Case History #2 ..."Hurricane Andrew"

I arrived in Homestead Florida about 24 hours after Hurricane Andrew destroyed it.

JP and I were traveling together. His job was to assess the damage for client claims. Mine was to document the destruction on film. Andrew was being called the storm of the century and from what JP and I saw, it was true.

We arrived at what I'll call the "Sunshine Center" for the emotionally disabled and saw patients walking aimlessly. Many were disoriented and in need of help. There was broken glass and debris everywhere. A section of the main building was in the pool.

A patient, "Joe," was barefoot and bleeding. Others were crying. There was no food or clean water. The power was off. I kicked open a vending machine and handed out sodas to the residents. JP tried for hours to contact help on his cellular phone. Eventually he did reach the authorities. They said they were swamped and would do what they could. I photographed.

On our way to the next destination JP did the driving while I watched for images. Often I yelled, "Stop!" jumped out of the car, photographed and got back in the car.

JP pushed two palm trees off the road with our car; drove around hundreds of downed wires and through a flood of water that seemed at least two feet deep.

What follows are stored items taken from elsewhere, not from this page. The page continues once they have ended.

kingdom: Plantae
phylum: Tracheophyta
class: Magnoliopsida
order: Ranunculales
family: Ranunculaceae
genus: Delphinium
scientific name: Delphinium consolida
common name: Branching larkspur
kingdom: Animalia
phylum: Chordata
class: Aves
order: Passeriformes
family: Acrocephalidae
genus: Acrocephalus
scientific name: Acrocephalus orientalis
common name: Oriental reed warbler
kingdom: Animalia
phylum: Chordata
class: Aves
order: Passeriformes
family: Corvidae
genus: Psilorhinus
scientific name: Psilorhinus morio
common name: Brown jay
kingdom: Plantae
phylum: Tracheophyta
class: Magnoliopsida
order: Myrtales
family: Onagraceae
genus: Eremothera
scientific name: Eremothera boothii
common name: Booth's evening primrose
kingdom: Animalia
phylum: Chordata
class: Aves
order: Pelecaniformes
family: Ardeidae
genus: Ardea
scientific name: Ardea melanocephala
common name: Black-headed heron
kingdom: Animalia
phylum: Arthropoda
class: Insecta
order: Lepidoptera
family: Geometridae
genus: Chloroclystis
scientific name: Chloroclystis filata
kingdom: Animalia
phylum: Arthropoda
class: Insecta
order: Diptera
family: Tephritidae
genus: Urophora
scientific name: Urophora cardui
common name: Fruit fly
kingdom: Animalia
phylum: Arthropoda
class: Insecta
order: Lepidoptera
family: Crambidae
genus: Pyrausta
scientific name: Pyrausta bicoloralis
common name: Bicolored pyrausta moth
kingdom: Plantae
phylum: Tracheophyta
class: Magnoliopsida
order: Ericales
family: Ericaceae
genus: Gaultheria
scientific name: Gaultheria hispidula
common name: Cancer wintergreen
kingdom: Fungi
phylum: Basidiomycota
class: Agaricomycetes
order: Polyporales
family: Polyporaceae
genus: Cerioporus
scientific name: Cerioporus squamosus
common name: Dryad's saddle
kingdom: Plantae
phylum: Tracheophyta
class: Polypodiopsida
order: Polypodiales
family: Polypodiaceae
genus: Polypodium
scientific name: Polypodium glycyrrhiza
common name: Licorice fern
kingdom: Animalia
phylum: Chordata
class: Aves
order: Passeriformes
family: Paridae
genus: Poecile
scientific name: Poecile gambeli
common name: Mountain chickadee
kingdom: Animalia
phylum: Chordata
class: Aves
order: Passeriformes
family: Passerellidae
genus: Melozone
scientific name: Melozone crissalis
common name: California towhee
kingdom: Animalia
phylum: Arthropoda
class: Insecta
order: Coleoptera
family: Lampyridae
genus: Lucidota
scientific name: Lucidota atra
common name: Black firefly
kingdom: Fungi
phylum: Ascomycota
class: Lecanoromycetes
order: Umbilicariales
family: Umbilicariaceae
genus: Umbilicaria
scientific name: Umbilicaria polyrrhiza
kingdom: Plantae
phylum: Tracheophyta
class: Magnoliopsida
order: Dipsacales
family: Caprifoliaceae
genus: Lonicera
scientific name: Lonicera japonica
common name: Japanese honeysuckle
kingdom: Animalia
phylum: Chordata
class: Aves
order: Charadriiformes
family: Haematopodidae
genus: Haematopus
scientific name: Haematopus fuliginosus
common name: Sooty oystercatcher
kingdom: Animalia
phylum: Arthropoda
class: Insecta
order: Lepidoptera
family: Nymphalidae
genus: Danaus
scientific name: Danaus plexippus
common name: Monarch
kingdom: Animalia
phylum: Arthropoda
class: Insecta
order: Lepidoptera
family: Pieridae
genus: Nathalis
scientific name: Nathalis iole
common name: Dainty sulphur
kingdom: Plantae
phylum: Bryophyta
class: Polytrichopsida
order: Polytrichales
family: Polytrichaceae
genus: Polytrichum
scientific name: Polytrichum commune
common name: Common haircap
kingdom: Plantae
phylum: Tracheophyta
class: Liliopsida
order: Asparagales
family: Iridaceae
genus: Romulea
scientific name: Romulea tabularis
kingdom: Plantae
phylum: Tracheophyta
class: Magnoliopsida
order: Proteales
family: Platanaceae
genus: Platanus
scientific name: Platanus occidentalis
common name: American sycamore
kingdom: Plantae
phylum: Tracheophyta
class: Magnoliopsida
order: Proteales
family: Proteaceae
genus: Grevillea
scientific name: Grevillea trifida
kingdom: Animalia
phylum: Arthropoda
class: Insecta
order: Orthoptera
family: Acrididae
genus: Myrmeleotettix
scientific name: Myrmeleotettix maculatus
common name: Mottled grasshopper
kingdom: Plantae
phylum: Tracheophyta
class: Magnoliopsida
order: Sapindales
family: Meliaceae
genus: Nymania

Had we arrived at our destination? We searched for street signs. One was wrapped around a tree. Another was embedded in the ruins of someone's home. Yes we had arrived.

I got out of the car and did a 360 degree visual sweep. All I could see was destruction. In every direction as far as my eyes could see nothing remained standing.

JP took off looking for the local company broker. I walked in the opposite direction. We agreed to meet back at the car in one hour. A few hundred yards down the road I came across a military hospital unit. Doctors and nurses were running around tending to people who were lucky enough to find the hospital. Helicopters were buzzing overhead, police cars were racing in every direction, sirens blaring. The Red Cross was handing out food, water and blankets. A senior citizen holding on to his wife walked toward the hospital tent dazed, blood streaming down his head. From the tent I heard a woman scream, then I heard a baby cry. My god, I thought to myself, someone just gave birth. I continued to take pictures. I shot sixty rolls of film that day.